## HOW TO COMPLETE THIS TASK
Condense the paragraph beginning "Hey, i launched my site" from the forum thread below about Googlebot being blocked into a short bulleted list that keeps its main facts.

## EXERCISE TEXT

────────

Googlebot blocked (by robot.txt)

Hey, i launched my site 2 days ago and connected it to google search console. However the sitemap verification didn’t went through (http error) I specifically allowed it in the robots.txt & doublechecked head code + that all pages are included.

https://www.keinemaklerei.at/robots.txt
https://www.keinemaklerei.at/sitemap.xml

it looks like the site is blocked for bots - however I cannot explain why? I would be really greatful if someone could help me figure this out. :slight_smile:

Thank you so much, cheers, Constantin

Your robot.txt is wrong try

User-agent: *
Disallow:

Hi Janne, are you sure? Am i getting this wrong?

https://www.robotstxt.org/robotstxt.html

Im very sure, but do not add /

ahh thank you - missunderstood that completely. :see_no_evil: I updated it and checked with the following url, however still no luck :-/ Any ideas why?

https://search.google.com/test/mobile-friendly

That is a mobile test. Go to Google search console and ad your url

I did that too. in search console, I deleted the old sitemap, where the http error shows. Then I added it again, however the same error shows up.

i did the live test in google search console, it states the url is not available to google.


!“URL not available”
!“Crawling not allowed”

Did you republish webflow after your change?

yes, the new robots.txt was published before…

Have you verified your site for google search console

yes i did that 3 days ago. The test states that the robots.txt is the problem but before this i already tried various things.

I always register the site.xml for each domain
Http://www,domain.con/site map.xml
Https://
Http://domain…com/site map.xml
Https://

Have you checked that the robot.txt is correct generated?

Edit,
Check that the sitemap is turned on in webflow.
Also a blank robot.txt allows browsing

Thank you for your help! I blanked the robots.txt now, It was correct before. The auto sitemap is on.

Heureka! :slight_smile: i didn’t put the https://www.yourdomain.com domain in the property and there was an cached version that prevented it from running. Thank you so much for your help!!! :slight_smile:

Yes, Googlebot can be blocked using robots.txt file. If you use this file in your site so you can decide which part of your site can be scaned or not using robots.txt.

────────

## Stored dataset items
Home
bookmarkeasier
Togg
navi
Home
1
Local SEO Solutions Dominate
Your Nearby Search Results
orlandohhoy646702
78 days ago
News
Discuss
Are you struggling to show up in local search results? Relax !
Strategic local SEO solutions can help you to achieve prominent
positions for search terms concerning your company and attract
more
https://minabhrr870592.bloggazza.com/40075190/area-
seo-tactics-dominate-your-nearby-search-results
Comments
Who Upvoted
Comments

────────

## WRITTEN SOLUTION
- The site launched two days earlier and was connected to Google Search Console.
- Sitemap verification failed with an HTTP error.
- Access was specifically allowed in robots.txt.
- The head code was double-checked, and all pages were confirmed to be included.